[Date Prev][Date Next][Thread Prev][Thread Next][Date index][Thread index]

From |
n j cox <n.j.cox@durham.ac.uk> |

To |
statalist@hsphsun2.harvard.edu |

Subject |
Re: Re: st: programming graphs in stata |

Date |
Wed, 17 Oct 2007 19:52:26 +0100 |

Matthias Schonlau asked about programming graphs and

indicated a specific interest in spineplots. I responded

with some general pontifications ex cathedra and Scott

Merryman and then Maarten Buis (below) responded with

real code. Late last night I recalled that bars of

unequal width are needed for the equal-probability histograms

beloved of Marcello Pagano and implemented in -eqprhistogram-

(available from SSC from a few years back).

The trick then was to use the (still undocumented) -bartype(spanning)- option. (I owe this tip to Vince Wiggins.) And the real code offered showed that good results were possible in a few dozen lines. Hence

the challenge was to go a step further and produce a program.

Whether -bartype(spanning)- really is the best way to do it overall

I am not sure. I had to re-discover from -eqprhistogram- how it

works.
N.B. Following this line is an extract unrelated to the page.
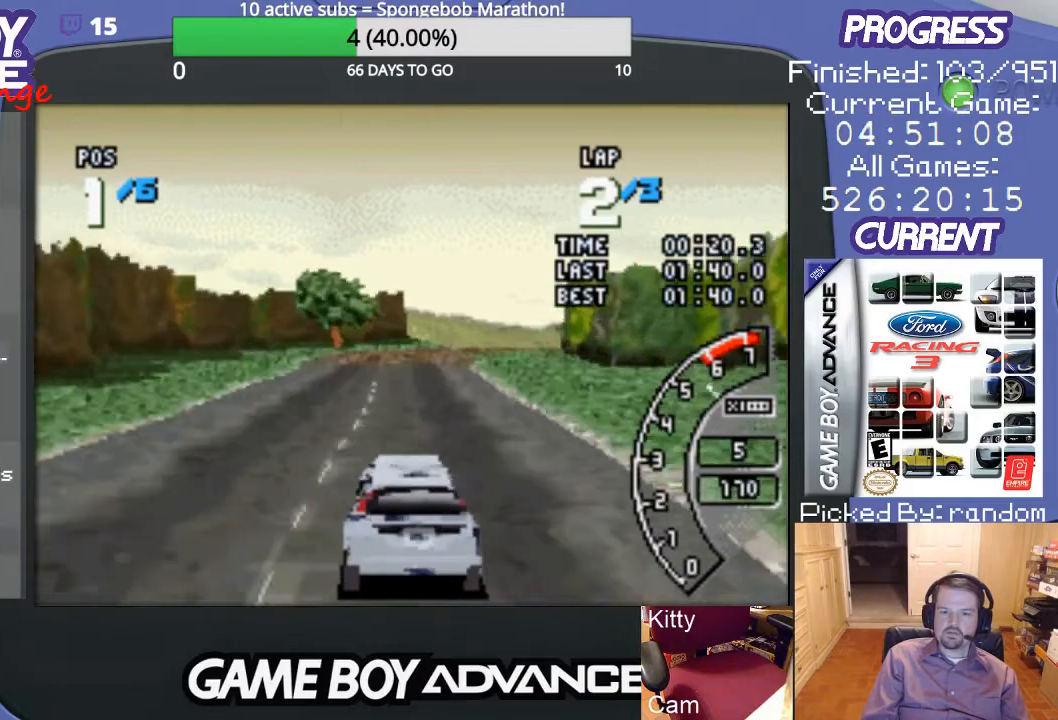
{"buttons": ["A"], "events": []}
Anyway, this is offered to those on Stata 9 or 10.

------------------------------- spineplot.ado

*! NJC 1.0.0 17 Oct 2007

program spineplot

version 9

forval i = 1/20 {

local baropts `baropts' bar`i'(str asis)

}

syntax varlist(min=2 max=2 numeric) [fweight] [if] [in] ///

[, MISSing `baropts' barall(str asis) * ]

quietly {

if "`missing'" != "" marksample touse, novarlist

else marksample touse

count if `touse'

if r(N) == 0 error 2000

tokenize "`varlist'"

args y x

preserve

tempvar f xf xF xmid tag yF xshow

contract `x' `y' if `touse' [`exp'], zero f(`f')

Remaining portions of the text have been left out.